> **REQUIRED WORK**:
Within the entries below, the lines from the one with "### **ARCHIVOS ACTUALIZADOS:**" through the one with "### **ESTADO DEL PROYECTO:**" are to be set down exactly, both ends kept.

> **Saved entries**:
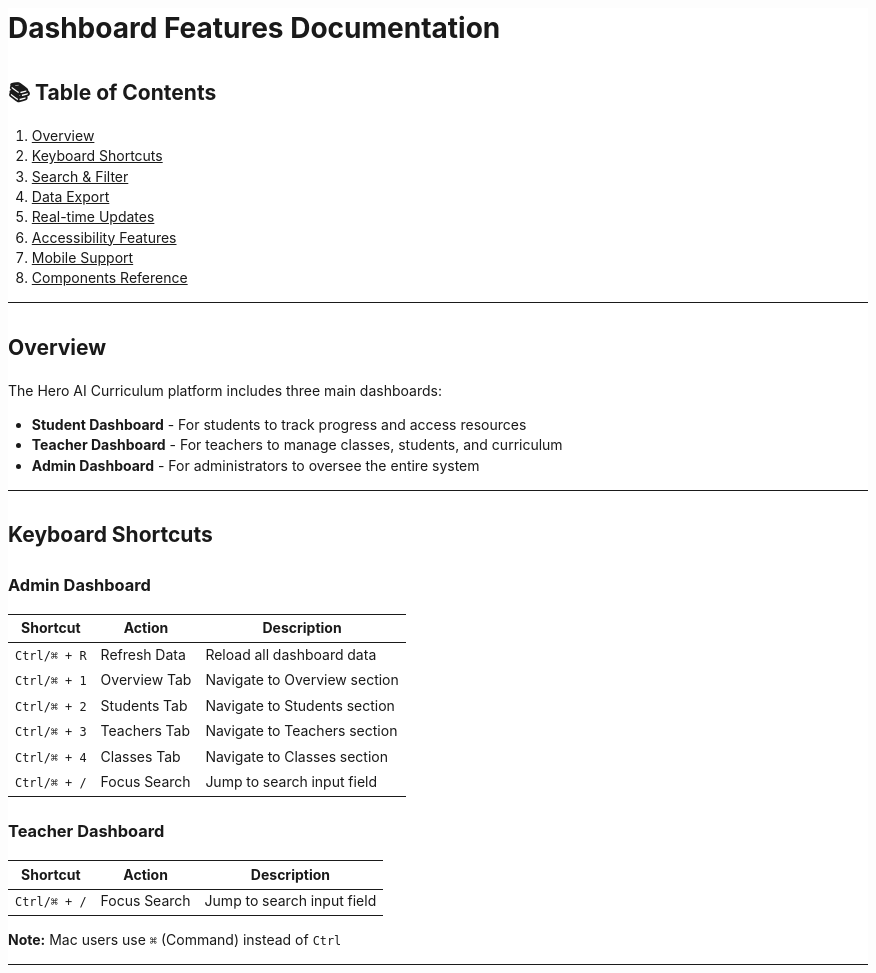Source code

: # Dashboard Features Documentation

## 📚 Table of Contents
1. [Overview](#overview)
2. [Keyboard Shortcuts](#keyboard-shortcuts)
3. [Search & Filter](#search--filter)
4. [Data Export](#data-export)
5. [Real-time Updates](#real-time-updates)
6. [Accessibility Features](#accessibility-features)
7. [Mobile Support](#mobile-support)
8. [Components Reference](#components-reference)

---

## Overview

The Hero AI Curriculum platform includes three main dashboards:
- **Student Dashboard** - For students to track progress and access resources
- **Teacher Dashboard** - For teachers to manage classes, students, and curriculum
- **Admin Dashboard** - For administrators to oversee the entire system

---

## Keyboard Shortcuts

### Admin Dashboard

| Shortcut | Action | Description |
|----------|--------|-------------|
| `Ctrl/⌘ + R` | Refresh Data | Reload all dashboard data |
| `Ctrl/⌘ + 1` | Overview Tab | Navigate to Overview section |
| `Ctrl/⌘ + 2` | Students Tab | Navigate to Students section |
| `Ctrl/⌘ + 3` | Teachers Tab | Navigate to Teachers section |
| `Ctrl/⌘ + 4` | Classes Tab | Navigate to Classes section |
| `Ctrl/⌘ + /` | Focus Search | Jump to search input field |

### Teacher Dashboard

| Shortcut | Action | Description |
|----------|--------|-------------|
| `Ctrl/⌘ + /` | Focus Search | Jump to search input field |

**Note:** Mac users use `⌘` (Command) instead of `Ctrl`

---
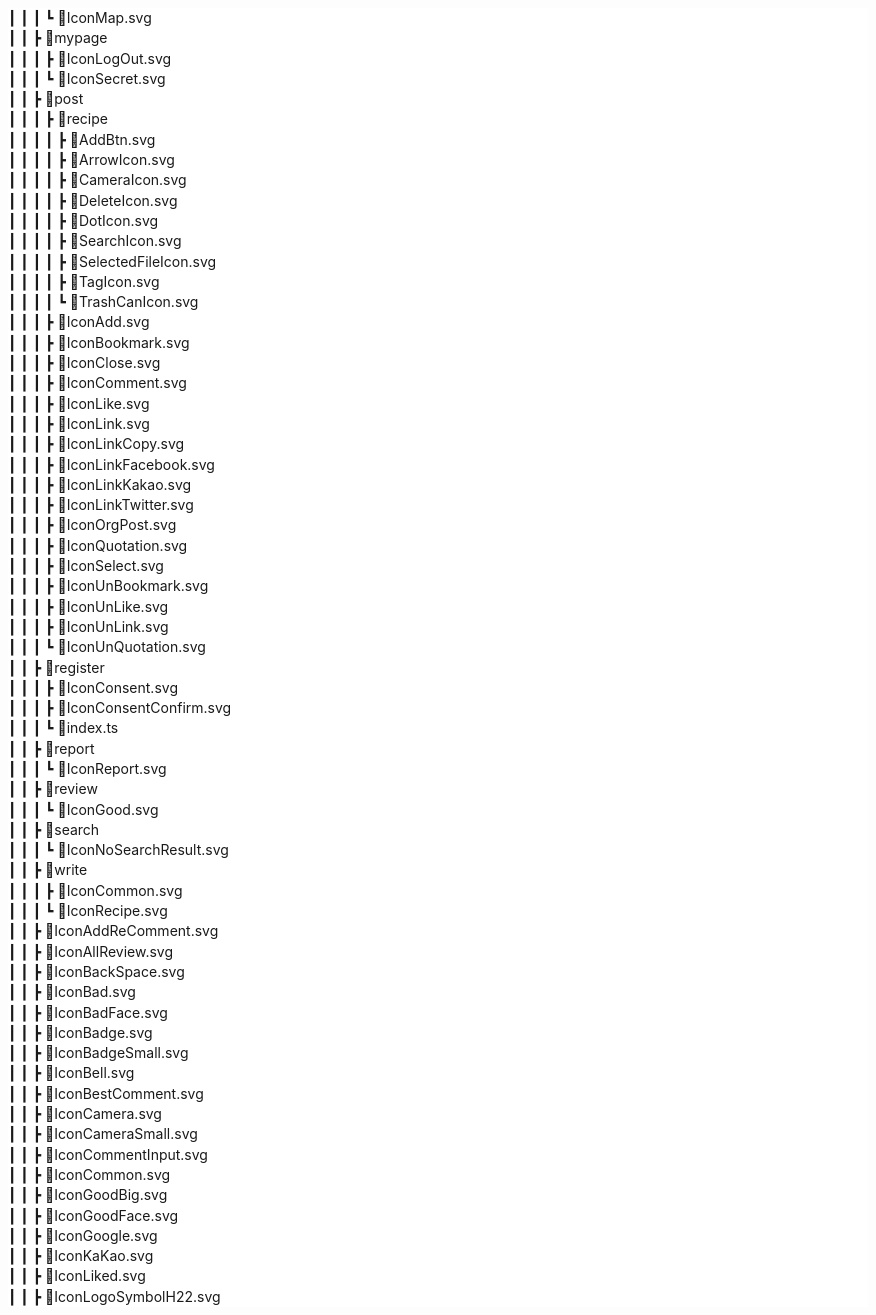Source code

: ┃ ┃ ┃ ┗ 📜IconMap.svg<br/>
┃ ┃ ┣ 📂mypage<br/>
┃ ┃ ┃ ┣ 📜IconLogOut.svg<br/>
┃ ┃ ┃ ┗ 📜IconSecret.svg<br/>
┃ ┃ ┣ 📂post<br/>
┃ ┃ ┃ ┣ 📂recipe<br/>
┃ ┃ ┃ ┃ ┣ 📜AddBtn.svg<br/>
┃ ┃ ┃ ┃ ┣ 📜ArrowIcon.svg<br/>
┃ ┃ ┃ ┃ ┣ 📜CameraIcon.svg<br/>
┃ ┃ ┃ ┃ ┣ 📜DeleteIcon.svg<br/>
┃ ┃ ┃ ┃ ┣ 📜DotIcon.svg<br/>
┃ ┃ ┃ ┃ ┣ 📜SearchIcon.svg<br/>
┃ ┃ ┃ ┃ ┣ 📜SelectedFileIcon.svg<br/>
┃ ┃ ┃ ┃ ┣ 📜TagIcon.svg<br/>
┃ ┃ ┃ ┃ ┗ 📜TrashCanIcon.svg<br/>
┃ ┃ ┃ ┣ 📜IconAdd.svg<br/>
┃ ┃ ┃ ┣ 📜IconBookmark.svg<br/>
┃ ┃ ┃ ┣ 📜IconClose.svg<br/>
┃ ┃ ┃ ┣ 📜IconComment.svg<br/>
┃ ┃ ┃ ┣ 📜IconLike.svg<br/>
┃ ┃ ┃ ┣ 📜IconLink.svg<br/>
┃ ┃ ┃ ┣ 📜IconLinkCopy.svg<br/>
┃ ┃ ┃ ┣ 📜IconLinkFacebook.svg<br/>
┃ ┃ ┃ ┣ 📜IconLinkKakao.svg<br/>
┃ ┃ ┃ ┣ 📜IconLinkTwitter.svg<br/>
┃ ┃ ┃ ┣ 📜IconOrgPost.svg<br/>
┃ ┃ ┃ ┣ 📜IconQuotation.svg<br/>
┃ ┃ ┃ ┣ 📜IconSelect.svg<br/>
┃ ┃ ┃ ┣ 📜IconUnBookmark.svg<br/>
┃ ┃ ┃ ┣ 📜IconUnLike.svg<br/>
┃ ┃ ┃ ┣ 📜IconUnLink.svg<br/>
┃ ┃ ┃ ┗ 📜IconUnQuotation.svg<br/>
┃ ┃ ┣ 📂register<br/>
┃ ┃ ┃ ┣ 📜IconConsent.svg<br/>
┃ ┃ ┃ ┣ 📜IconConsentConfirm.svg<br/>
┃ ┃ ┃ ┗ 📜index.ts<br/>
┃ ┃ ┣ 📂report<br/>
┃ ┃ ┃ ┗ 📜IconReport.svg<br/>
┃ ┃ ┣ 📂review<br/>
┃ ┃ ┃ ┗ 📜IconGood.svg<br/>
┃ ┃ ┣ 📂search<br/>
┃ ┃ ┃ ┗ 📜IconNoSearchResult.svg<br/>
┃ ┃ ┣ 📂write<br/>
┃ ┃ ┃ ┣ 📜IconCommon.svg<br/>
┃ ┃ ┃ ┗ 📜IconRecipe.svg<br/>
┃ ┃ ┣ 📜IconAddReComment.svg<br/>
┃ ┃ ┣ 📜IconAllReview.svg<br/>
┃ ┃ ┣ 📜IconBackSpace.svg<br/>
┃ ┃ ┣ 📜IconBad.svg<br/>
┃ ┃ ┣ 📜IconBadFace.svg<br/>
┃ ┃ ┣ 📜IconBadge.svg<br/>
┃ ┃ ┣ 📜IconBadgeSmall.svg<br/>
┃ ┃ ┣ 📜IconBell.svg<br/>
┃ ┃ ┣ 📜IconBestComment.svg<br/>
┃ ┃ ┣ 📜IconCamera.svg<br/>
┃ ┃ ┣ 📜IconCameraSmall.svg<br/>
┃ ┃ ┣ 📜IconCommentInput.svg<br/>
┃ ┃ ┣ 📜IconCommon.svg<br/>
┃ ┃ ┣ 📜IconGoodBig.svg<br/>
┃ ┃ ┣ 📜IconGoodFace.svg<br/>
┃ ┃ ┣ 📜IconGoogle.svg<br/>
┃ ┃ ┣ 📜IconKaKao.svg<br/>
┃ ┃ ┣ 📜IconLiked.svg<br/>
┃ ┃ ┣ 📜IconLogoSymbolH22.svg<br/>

---

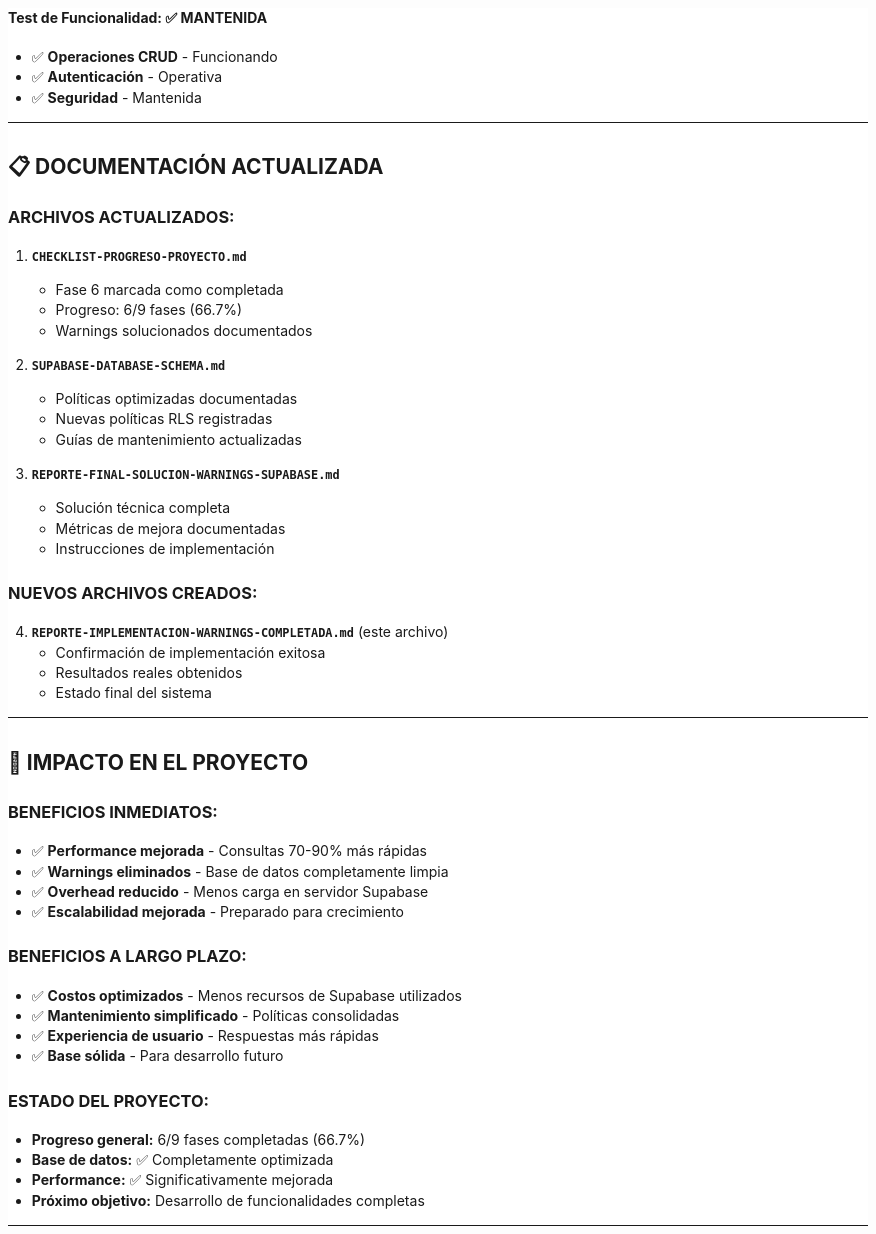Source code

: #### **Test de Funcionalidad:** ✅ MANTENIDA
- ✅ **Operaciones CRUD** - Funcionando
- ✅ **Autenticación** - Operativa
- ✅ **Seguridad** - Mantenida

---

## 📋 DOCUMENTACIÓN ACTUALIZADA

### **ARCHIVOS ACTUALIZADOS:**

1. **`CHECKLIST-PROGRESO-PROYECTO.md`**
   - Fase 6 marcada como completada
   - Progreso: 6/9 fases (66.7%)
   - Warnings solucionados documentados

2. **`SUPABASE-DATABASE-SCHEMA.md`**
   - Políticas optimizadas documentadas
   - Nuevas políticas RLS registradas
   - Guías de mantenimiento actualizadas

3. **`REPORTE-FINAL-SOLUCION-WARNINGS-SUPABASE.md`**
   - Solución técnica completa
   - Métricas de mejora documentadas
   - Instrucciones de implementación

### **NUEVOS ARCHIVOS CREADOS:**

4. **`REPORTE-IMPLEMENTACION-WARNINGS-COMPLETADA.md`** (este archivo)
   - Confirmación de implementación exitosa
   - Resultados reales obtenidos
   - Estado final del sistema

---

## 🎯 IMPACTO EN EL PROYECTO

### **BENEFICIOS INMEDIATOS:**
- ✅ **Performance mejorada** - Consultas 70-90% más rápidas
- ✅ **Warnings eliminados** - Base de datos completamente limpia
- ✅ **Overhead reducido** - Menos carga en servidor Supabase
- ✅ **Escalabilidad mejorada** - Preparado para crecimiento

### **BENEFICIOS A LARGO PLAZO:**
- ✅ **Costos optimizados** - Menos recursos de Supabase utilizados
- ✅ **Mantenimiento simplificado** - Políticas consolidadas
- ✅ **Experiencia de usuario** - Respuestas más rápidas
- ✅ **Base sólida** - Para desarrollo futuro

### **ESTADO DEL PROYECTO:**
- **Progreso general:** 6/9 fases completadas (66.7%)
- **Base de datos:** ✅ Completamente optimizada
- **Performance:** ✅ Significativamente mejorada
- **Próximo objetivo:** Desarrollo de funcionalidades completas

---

> **SOLUTION FOR THIS PROBLEM**:
### **ARCHIVOS ACTUALIZADOS:**

1. **`CHECKLIST-PROGRESO-PROYECTO.md`**
   - Fase 6 marcada como completada
   - Progreso: 6/9 fases (66.7%)
   - Warnings solucionados documentados

2. **`SUPABASE-DATABASE-SCHEMA.md`**
   - Políticas optimizadas documentadas
   - Nuevas políticas RLS registradas
   - Guías de mantenimiento actualizadas

3. **`REPORTE-FINAL-SOLUCION-WARNINGS-SUPABASE.md`**
   - Solución técnica completa
   - Métricas de mejora documentadas
   - Instrucciones de implementación

### **NUEVOS ARCHIVOS CREADOS:**

4. **`REPORTE-IMPLEMENTACION-WARNINGS-COMPLETADA.md`** (este archivo)
   - Confirmación de implementación exitosa
   - Resultados reales obtenidos
   - Estado final del sistema

---

## 🎯 IMPACTO EN EL PROYECTO

### **BENEFICIOS INMEDIATOS:**
- ✅ **Performance mejorada** - Consultas 70-90% más rápidas
- ✅ **Warnings eliminados** - Base de datos completamente limpia
- ✅ **Overhead reducido** - Menos carga en servidor Supabase
- ✅ **Escalabilidad mejorada** - Preparado para crecimiento

### **BENEFICIOS A LARGO PLAZO:**
- ✅ **Costos optimizados** - Menos recursos de Supabase utilizados
- ✅ **Mantenimiento simplificado** - Políticas consolidadas
- ✅ **Experiencia de usuario** - Respuestas más rápidas
- ✅ **Base sólida** - Para desarrollo futuro

### **ESTADO DEL PROYECTO:**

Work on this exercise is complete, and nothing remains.